### 課題の指示:
1. 柏原宿の湧き水を述べた引用文で、駅から少し西のあたりにある深い洗い場は何の横にあるか。
2. 柏原宿の湧き水を述べた引用文を、最後の文の後から書き継げ。

### 引用文:
柏原宿には湧き水がある。駅から少し西のあたりに小さな祠の横に深い洗い場があるが、ここの水は湧き水との話である。しかし昔、子ども頃はもっと大きかったという声もある。半分はコンクリートに囲まれてしまっているが、かすかに石積みが残り、多分ここは生活空間としての洗い場であったのだろう。婦人会館の西にも小さな溜まりがあり、ここは水が湧き出ているようにも思える。この溜まりも昔はもっと大きかったそうである。一昔前まではここに土の付いた野菜を持ち寄って洗っていたのだろう、そんな風景がよぎる。

### 記録データ:
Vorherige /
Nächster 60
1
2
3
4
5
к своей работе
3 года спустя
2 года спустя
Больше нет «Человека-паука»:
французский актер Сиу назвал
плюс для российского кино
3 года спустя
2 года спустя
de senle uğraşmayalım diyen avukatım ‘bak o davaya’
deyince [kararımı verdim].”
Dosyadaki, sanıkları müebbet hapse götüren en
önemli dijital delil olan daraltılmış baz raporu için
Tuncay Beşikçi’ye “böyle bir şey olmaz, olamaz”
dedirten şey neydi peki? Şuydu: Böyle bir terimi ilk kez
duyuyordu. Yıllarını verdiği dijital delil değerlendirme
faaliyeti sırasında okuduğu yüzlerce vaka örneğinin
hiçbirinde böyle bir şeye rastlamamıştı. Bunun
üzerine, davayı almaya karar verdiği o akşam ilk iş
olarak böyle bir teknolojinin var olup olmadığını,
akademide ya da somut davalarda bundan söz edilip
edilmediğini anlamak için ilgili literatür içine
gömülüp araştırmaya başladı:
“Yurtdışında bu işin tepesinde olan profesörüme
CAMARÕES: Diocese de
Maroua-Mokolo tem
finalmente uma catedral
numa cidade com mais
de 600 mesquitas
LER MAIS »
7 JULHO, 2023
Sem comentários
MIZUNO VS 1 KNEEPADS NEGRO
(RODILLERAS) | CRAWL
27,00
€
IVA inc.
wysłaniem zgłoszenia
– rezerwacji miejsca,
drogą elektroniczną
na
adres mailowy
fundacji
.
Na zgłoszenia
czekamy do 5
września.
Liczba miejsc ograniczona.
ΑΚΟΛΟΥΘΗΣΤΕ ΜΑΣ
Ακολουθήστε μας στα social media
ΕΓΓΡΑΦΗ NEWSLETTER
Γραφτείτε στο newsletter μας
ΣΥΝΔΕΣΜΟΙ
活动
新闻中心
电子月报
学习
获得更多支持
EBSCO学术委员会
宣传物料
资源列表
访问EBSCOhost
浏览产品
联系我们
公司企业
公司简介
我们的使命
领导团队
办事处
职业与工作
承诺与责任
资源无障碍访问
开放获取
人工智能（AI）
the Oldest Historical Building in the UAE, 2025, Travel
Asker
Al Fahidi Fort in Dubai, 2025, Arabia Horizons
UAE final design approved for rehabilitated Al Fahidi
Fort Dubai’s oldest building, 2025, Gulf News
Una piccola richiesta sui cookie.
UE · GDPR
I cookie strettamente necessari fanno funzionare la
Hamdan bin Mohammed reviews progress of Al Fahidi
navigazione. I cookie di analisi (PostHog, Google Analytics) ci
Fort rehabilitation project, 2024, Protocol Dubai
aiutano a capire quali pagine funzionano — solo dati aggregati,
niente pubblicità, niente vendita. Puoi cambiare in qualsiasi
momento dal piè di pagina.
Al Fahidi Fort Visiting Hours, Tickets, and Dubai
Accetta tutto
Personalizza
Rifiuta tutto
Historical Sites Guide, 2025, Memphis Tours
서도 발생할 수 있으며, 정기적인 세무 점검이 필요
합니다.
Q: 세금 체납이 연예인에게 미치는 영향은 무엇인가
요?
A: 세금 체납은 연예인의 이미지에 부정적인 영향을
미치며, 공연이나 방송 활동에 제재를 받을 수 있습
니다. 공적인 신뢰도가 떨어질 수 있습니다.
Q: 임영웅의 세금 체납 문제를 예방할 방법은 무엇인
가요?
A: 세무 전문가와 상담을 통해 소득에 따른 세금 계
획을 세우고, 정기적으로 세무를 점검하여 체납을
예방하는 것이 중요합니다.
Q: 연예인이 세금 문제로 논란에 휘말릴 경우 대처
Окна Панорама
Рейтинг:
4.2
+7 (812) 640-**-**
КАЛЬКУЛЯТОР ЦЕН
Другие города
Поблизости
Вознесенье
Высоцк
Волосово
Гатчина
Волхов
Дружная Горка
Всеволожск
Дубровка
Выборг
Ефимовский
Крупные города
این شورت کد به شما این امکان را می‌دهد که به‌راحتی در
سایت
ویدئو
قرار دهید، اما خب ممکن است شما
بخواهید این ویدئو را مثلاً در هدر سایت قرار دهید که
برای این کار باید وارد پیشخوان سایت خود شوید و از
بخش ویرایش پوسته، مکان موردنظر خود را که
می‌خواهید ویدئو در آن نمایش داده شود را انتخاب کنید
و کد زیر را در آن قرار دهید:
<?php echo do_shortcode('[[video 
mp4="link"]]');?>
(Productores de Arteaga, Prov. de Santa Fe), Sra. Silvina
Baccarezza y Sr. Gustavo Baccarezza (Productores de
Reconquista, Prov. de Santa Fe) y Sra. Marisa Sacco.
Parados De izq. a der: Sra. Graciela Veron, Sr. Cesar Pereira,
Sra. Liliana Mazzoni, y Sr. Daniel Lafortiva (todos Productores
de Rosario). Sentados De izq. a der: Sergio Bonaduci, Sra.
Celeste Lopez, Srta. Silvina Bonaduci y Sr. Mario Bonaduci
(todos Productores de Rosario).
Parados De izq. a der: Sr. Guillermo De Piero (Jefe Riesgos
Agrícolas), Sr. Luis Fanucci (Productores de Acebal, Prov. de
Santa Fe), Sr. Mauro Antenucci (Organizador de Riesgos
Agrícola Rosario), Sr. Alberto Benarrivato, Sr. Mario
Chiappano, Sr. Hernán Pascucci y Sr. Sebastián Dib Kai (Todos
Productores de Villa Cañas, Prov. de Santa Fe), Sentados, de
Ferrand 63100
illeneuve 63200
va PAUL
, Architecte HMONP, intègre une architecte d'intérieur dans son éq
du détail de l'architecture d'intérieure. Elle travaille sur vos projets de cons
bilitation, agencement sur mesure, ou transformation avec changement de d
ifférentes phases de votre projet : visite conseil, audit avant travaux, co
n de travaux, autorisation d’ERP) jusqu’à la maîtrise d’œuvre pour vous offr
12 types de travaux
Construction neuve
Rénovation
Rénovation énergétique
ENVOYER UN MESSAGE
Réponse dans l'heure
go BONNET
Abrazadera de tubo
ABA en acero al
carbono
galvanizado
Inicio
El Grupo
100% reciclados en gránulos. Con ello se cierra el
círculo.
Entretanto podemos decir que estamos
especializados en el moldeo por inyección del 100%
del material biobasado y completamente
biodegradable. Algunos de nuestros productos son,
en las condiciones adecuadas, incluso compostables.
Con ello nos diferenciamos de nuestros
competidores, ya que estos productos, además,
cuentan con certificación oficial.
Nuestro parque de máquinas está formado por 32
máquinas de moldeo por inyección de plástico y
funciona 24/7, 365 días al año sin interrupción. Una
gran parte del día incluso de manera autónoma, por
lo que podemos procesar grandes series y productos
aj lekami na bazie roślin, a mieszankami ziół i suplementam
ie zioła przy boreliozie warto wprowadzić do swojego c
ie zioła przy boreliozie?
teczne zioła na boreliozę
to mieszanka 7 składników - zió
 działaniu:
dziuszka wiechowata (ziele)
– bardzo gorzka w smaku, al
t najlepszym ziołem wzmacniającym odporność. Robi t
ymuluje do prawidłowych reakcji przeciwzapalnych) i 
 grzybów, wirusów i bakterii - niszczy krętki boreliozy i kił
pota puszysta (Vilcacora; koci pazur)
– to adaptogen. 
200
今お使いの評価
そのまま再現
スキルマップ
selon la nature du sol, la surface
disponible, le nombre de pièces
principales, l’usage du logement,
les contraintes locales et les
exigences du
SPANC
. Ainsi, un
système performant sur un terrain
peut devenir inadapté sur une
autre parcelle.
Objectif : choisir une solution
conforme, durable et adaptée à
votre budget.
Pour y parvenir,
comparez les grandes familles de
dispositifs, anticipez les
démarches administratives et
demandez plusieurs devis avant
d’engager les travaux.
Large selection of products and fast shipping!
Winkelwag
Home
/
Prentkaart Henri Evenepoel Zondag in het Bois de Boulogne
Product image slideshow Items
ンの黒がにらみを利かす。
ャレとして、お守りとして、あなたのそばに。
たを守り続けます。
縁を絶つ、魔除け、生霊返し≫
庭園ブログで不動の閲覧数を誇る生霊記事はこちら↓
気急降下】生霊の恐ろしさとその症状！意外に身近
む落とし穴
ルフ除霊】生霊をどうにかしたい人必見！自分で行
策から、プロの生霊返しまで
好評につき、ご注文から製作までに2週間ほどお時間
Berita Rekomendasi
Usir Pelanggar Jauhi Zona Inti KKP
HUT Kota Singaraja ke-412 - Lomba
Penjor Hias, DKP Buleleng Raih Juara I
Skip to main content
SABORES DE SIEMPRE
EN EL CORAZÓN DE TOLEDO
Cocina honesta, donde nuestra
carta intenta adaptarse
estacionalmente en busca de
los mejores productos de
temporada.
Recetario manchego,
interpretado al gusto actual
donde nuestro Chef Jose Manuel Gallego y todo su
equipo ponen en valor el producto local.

### 解答一覧:
1. 小さな祠の横にある。

2.
(7)空家となった銀行

宿場を西に進んでいくとちょっと風変わりな建物に出会う。柏原銀行の跡である。今は空家となってしまい、ところどころ屋根瓦もずれている。しかし瓦一つひとつに細工されている彫り物の細やかさやこの建物にも立派な庭があったなどという話を聞くと、銀行としての風貌がでてくる。銀行の窓口はどこでされていたのかと聞くと、東側の玄関から入ってこちら(楼みたいな部分)であったと思うと当時を語ってもらった。空家になると建物はすぐに傷んでしまうので町で整備・公開してもらいたいものだと話し合った。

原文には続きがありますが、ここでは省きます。